The game comes packed with plenty of gameplay. First of all there are five different civilizations to play in the game and over 40 different types of units to command. There are plenty of maps and more can be unlocked by playing through the game’s three campaigns. Speaking of the campaigns, each is a series of missions that follows the exploits of a famous leader of the Middle Ages, Joan of Arc, Saladin, and Richard the Lionhearted. The Joan of Arc campaign also serves as the game’s tutorial and does an excellent job of teaching players how to play the game. This does not mean that it’s not a full-fledged campaign on its own – it certainly is and will provide you with some challenging gameplay for a learning experience. Each campaign mission is introduced by a handful of nicely illustrated static cutscenes that put the upcoming battle into historical perspective.

The gameplay is challenging and provides a surprising amount of depth for a portable strategy game, but it also suffers from that portability. When battles begin to heat up you can have a fair number of units on the screen at a time. It can then start to become difficult to distinguish which unit is where which can lead to some strategic blunders. This is especially true during sieges, when you have to contend with animated burning buildings along with the crowd of units as you try to select your units and give them orders.
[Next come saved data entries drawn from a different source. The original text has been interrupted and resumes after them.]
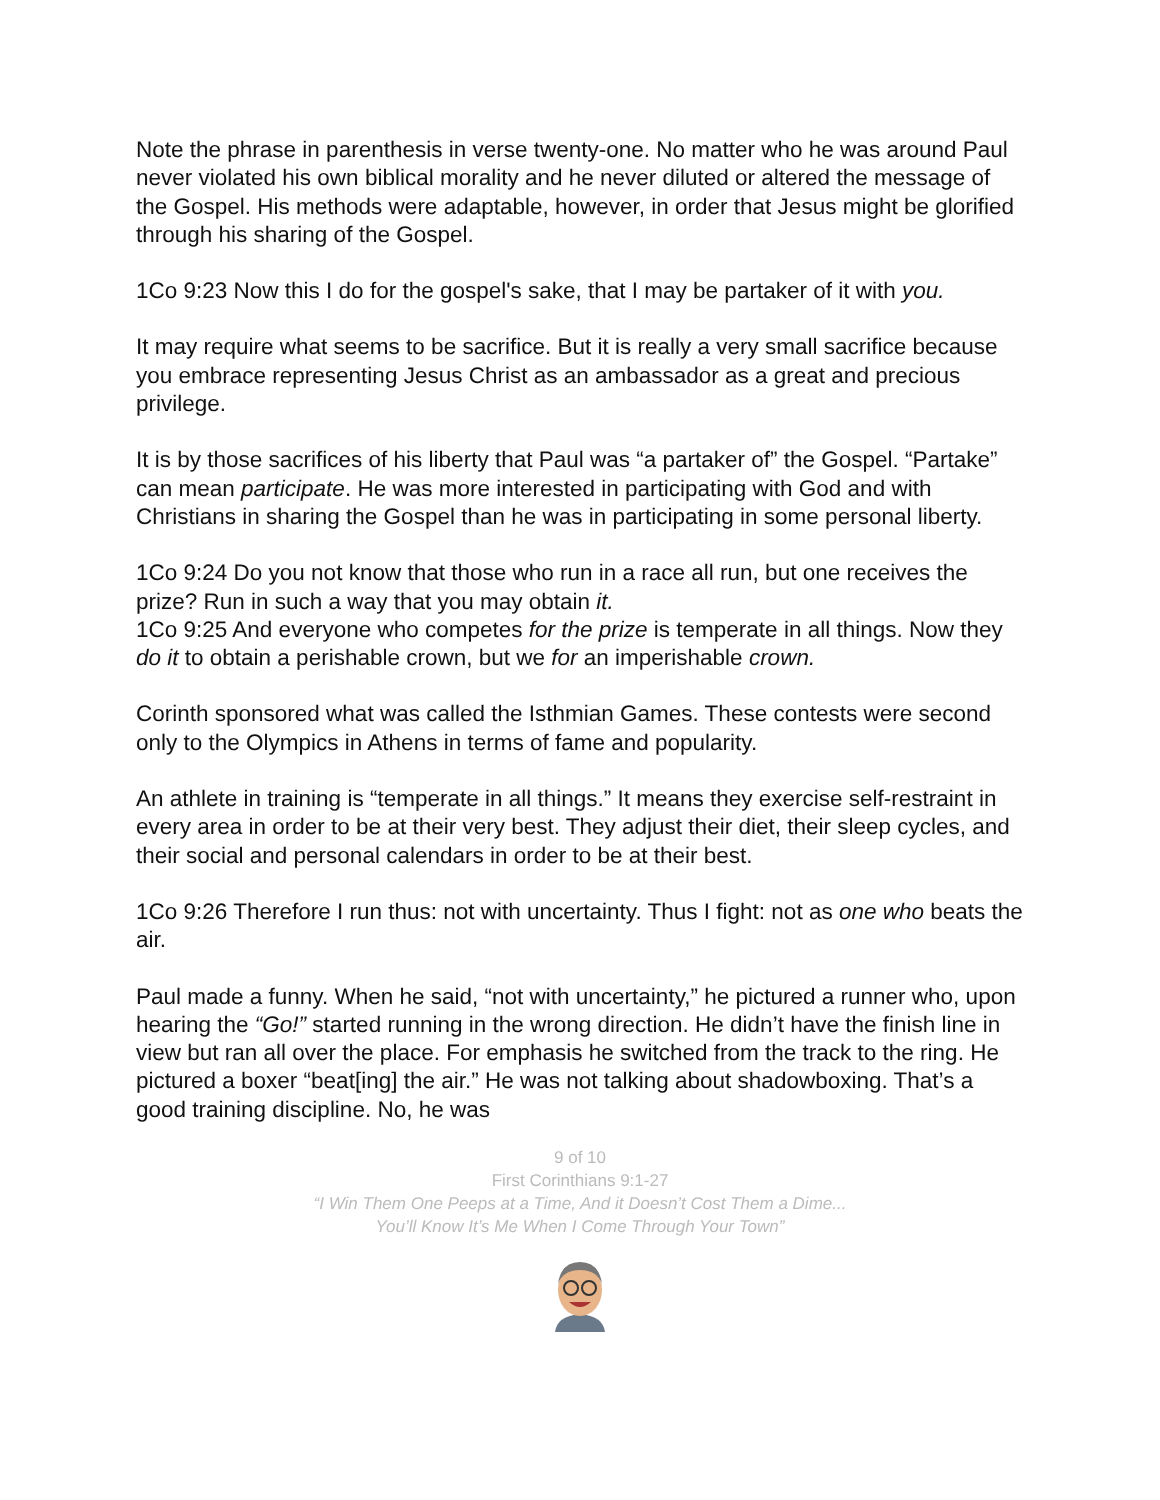Note the phrase in parenthesis in verse twenty-one. No matter who he was around Paul never violated his own biblical morality and he never diluted or altered the message of the Gospel. His methods were adaptable, however, in order that Jesus might be glorified through his sharing of the Gospel.
1Co 9:23 Now this I do for the gospel's sake, that I may be partaker of it with you.
It may require what seems to be sacrifice. But it is really a very small sacrifice because you embrace representing Jesus Christ as an ambassador as a great and precious privilege.
It is by those sacrifices of his liberty that Paul was “a partaker of” the Gospel. “Partake” can mean participate. He was more interested in participating with God and with Christians in sharing the Gospel than he was in participating in some personal liberty.
1Co 9:24 Do you not know that those who run in a race all run, but one receives the prize? Run in such a way that you may obtain it.
1Co 9:25 And everyone who competes for the prize is temperate in all things. Now they do it to obtain a perishable crown, but we for an imperishable crown.
Corinth sponsored what was called the Isthmian Games. These contests were second only to the Olympics in Athens in terms of fame and popularity.
An athlete in training is “temperate in all things.” It means they exercise self-restraint in every area in order to be at their very best. They adjust their diet, their sleep cycles, and their social and personal calendars in order to be at their best.
1Co 9:26 Therefore I run thus: not with uncertainty. Thus I fight: not as one who beats the air.
Paul made a funny. When he said, “not with uncertainty,” he pictured a runner who, upon hearing the “Go!” started running in the wrong direction. He didn’t have the finish line in view but ran all over the place. For emphasis he switched from the track to the ring. He pictured a boxer “beat[ing] the air.” He was not talking about shadowboxing. That’s a good training discipline. No, he was
9 of 10
First Corinthians 9:1-27
“I Win Them One Peeps at a Time, And it Doesn’t Cost Them a Dime...
You’ll Know It’s Me When I Come Through Your Town”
While Age of Empires on the PC was elevated to its lofty status among strategy gamers in a large part due to its multiplayer play, the opposite is true on the DS. Multiplayer games can be played wirelessly, but you’ll end up spending a lot of time looking at your screen and wondering when your opponent will finish his or her turn. The game also supports alternating play with a single DS, which is actually a bit more preferable as you know exactly when your opponent has finished his or her turn.

It might have a few minor annoyances, but overall Age of Empires is an enjoyable game that will provide you with many hours of good strategy gameplay on the go. 

In The End, This Game Hath Been Rated: 85%. The dawn of a new age of strategy gaming on the go.